Kosten für Bestattung können Schonvermögen sein
Ersparnisse älterer Menschen für eine würdige, den persönlichen Vorstellungen entsprechende Bestattung betreffen die Alterssicherung und können deshalb in angemessenem Umfang sein. Die Angemessenheit ist nicht schon dann in Frage gestellt, wenn die erforderlichen Kosten einer Bestattung im Sinne von § 15 BSHG (maßvoll) überschritten werden.
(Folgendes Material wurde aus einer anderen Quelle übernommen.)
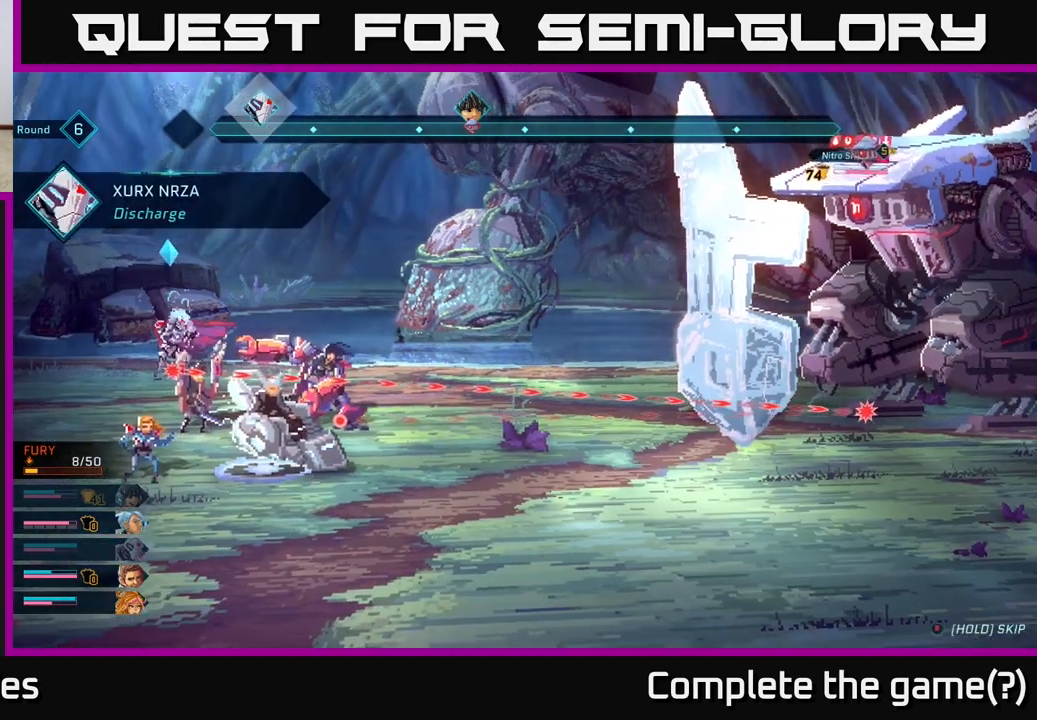
{"buttons": [], "left_stick": "center", "right_stick": "center", "events": []}
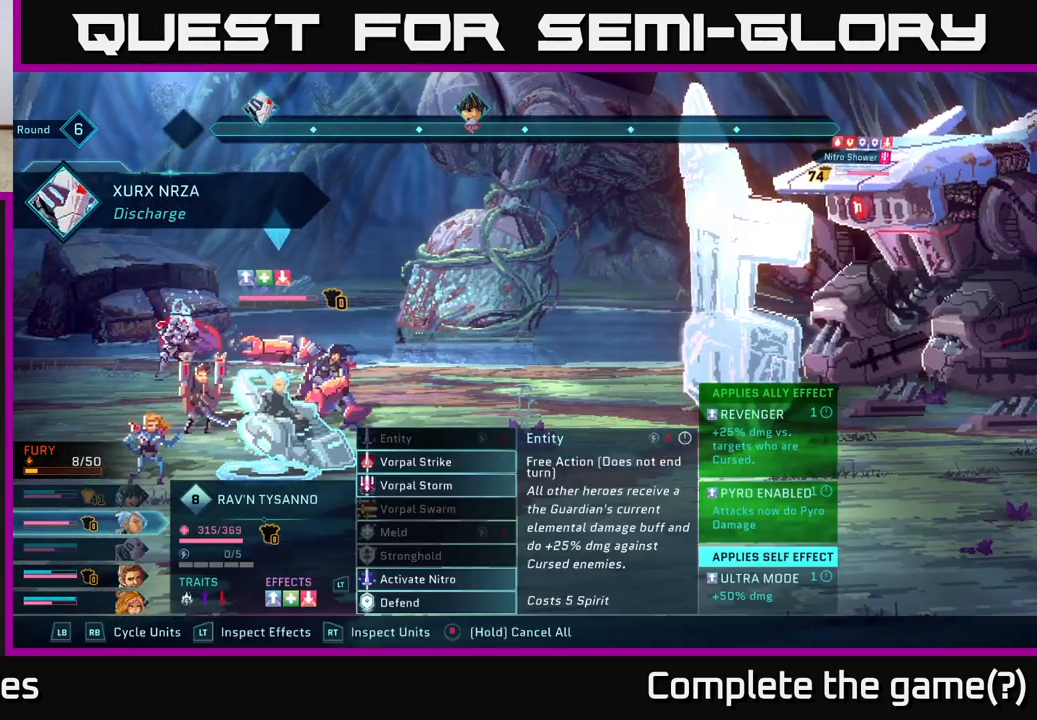
{"buttons": [], "left_stick": "center", "right_stick": "center", "events": []}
Bezug: Schonvermögen im Sinne von § 88 Abs. 3 Satz 2 in Verbindung mit § 88 Abs. 3 Satz 1 BSHG; hier: Beschluss des Oberverwaltungsgericht Nordrhein-Westfalen vom 19. Dezember 2003 (Az.: 16 B 2078/03): Homepage Tacheles-Sozialhilfe.de

Wohnsitz von Spätaussiedlern mit Sozialhilfeansprüchen
1. Art. 11 Abs. 2 GG ermöglicht dem Gesetzgeber, das Grundrecht auf Freizügigkeit aus Art. 11 Abs. 1 GG zu beschränken, wenn unterstützungsbedürftige Personen in anhaltend großer Zahl in die Bundesrepublik Deutschland einreisen und Bund, Ländern und Gemeinden daraus erhebliche Lasten der Unterbringung, Unterstützung und Eingliederung erwachsen.
2. Es ist mit Art. 11 Abs. 1 GG vereinbar, dass Spätaussiedler, die an einem anderen als dem ihnen zugewiesenen Ort ständigen Aufenthalt nehmen, grundsätzlich keine Hilfe zum Lebensunterhalt nach dem Bundessozialhilfegesetz erhalten (§ 3 a WoZuG).
BVerfG, 1 BvR 1266/00 vom 17.3.2004:
Genaues Urteil unter: http://www.bverfg.de/entscheidungen/rs20040317_1bvr126600.html
Quelle: Sobl-Newsletter, Nr. 17.

Neue Sucht- und Drogen-Hotline unter 01805 - 31 30 31, bundesweit und 24 Stunden täglich
Ab sofort ist unter der bundesweit einheitlichen Telefonnummer 01805 - 31 30 31 die „Sucht- und Drogen-Hotline“ zu erreichen. Sie bietet telefonische Beratung, Hilfe und Informationen durch erfahrene Fachleute aus der Drogen- und Suchthilfe. An die Sucht- und Drogen-Hotline können sich sowohl Menschen mit Suchtproblemen als auch deren Angehörige, Freunde oder Kollegen wenden. Die Hotline ist 24 Stunden am Tag besetzt und kostet 12 Cent pro Minute. An der bundesweiten Sucht- und Drogen-Hotline sind beteiligt:
• Drogeninformationstelefon Hamburg Jugendhilfe e.V.
• Drogennotruf 62345 e.V., Frankfurt
• Mudra Drogenhilfe Nürnberg e.V.
• Notdienst für Suchtmittelgefährdete und -abhängige Berlin e.V.
• Suchtnotruf Köln e.V.
• Telefonnotruf für Suchtgefährdete Düsseldorf e. V.
• Telefonnotruf für Suchtgefährdete Essen e.V.
• Telefonnotruf für Suchtgefährdete München e.V.